I'm not sure what gave you that impression. I'd say Rust is pretty well known for fat binaries

Helix binary on my system is 20MB+ but dynamically linked grammars are additional 200MB. Those 380-400MB are probably not pure binaries are they?
Compared to Sublime Text:

RAM:

213 MB Zed

41 MB ST

Storage:

406 MB Zed

52 MB ST

Startup time:

Zed is slower than ST (but only by a few milliseconds).

Also when you reopen ST it will remember how you've resized the window from last time whereas Zed won't.

tried to switch a few times

i can’t describe it in any other way other than it feels cold to use

i wonder if anyone else felt the same in earlier versions and feels that it’s fixed

I use this as Sublime replacement on my macOS. So far happy with it. Only use it as a general purpose text editor.

Okay, I may ocassionally do some code editing on it. But most of the time it's gotta be VSCode or vim/nvim.

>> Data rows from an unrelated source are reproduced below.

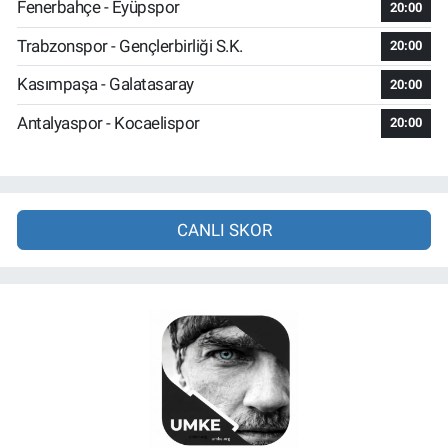
Fenerbahçe - Eyüpspor
20:00
Trabzonspor - Gençlerbirliği S.K.
20:00
Kasımpaşa - Galatasaray
20:00
Antalyaspor - Kocaelispor
20:00
CANLI SKOR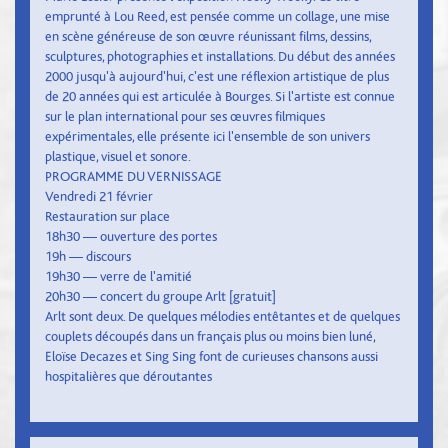
emprunté à Lou Reed, est pensée comme un collage, une mise
en scène généreuse de son œuvre réunissant films, dessins,
sculptures, photographies et installations. Du début des années
2000 jusqu'à aujourd'hui, c'est une réflexion artistique de plus
de 20 années qui est articulée à Bourges. Si l'artiste est connue
sur le plan international pour ses œuvres filmiques
expérimentales, elle présente ici l'ensemble de son univers
plastique, visuel et sonore.
PROGRAMME DU VERNISSAGE
Vendredi 21 février
Restauration sur place
18h30 — ouverture des portes
19h — discours
19h30 — verre de l'amitié
20h30 — concert du groupe Arlt [gratuit]
Arlt sont deux. De quelques mélodies entêtantes et de quelques
couplets découpés dans un français plus ou moins bien luné,
Eloïse Decazes et Sing Sing font de curieuses chansons aussi
hospitalières que déroutantes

I switched from VSCode to Zed as my "I just need to edit this 1 little text file" app because VSCode was way too spammy. Every time I open it it wants to update something or complain about some extensions or complain that I had a file open and now it MUST close it because heaven forbid I open two things at once.

I hope Zed stays clean. We'll see. So far so good. Was quite happy they had a JetBrains base hotkey setup. Had to add a few of my own but I could pretty easily, nothing missing so far.